═══ SOURCE EXTRACT

Today I went with the state tourist authority’s guide and driver in an air conditioned car and if I can’t be with someone special then being alone is preferable to being with a group tour as far as I can tell. He took me to four different temples in the large group of temples known as Angor Wat. I’ve wanted to see this site for a long time and now that I have I’m glad, I am richer for it and my guide made the experience personal and gave me a great historical and political context for who what why where and when, over the last several centuries. I had not realized the combination of Hindu and Budhist interests nor the age (roughly 12th century), and that it is built mostly out of sandstone and volcanic rock cut into blocks. I came here to find out if I’d want to come back and I think the answer is yes, but when it’s a little cooler preferably. I like it cool.
I took maybe hundreds of pictures and he only showed me four temples plus the land mine museum which politely and graphically spelled out exactly what the gift that goes on giving has done for Cambodia. The gift we manufacture and delivered as well. The gift our government lied to us about and took our money in taxes to make the world safe for democracy. Thanks Johnson, Thanks Nixon, Thanks Reagan. I hope I live long enough to forget you all but I doubt the little boy in the market with one leg will.
After taking the tour of the floating village on the lake (and handing out tips every time I turn around and not really minding except for worrying what it will be like when I get home, will I be broke?)

══════
═══ DATA RECORDS

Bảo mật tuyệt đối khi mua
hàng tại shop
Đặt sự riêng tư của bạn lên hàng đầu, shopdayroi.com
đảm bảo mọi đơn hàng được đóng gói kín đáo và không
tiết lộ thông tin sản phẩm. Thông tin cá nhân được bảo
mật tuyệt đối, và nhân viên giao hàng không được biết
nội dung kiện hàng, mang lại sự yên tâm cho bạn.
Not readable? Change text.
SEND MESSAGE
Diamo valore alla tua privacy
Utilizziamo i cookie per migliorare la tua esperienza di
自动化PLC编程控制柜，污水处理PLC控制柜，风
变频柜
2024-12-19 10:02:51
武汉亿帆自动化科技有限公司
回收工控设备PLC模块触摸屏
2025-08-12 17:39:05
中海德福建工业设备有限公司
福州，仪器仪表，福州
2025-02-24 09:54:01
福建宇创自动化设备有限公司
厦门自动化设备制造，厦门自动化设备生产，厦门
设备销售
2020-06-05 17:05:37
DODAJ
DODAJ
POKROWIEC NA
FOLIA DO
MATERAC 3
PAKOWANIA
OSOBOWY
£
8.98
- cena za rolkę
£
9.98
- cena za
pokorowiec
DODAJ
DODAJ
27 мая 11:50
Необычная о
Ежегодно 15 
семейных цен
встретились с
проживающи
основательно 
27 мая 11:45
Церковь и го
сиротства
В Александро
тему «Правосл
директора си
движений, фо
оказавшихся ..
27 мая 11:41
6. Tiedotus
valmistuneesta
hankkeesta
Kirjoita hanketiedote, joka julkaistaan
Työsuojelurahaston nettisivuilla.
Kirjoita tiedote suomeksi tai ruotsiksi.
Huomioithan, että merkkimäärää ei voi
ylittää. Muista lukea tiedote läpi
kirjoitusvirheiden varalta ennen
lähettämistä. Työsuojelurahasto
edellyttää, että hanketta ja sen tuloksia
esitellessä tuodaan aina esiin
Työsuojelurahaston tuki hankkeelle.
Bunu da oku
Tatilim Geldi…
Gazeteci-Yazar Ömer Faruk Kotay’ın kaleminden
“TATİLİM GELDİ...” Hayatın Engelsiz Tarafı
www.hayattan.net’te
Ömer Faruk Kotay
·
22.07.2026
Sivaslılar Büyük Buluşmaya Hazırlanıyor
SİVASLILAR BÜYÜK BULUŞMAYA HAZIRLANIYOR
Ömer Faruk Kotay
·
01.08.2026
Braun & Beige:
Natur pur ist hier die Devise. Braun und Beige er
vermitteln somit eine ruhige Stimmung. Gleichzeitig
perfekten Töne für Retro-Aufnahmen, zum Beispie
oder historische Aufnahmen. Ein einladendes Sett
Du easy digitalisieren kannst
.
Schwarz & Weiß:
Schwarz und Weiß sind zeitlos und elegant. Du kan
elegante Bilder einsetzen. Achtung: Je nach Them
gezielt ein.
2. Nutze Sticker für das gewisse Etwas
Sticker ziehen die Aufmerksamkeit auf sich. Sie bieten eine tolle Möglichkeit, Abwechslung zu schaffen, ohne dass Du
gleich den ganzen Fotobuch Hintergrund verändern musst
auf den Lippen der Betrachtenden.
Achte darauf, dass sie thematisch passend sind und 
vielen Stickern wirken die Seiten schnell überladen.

══════

TO DO >>
1. Please repeat the Cambodia travel post starting at "I took maybe" and ending at "one leg will.", renaming "land mine museum" to "war remnants museum".
2. Which people does the Cambodia travel post thank by name? List every one.

ANSWERS FOR THE TASKS >>
1.
I took maybe hundreds of pictures and he only showed me four temples plus the war remnants museum which politely and graphically spelled out exactly what the gift that goes on giving has done for Cambodia. The gift we manufacture and delivered as well. The gift our government lied to us about and took our money in taxes to make the world safe for democracy. Thanks Johnson, Thanks Nixon, Thanks Reagan. I hope I live long enough to forget you all but I doubt the little boy in the market with one leg will.

2. Johnson, Nixon, Reagan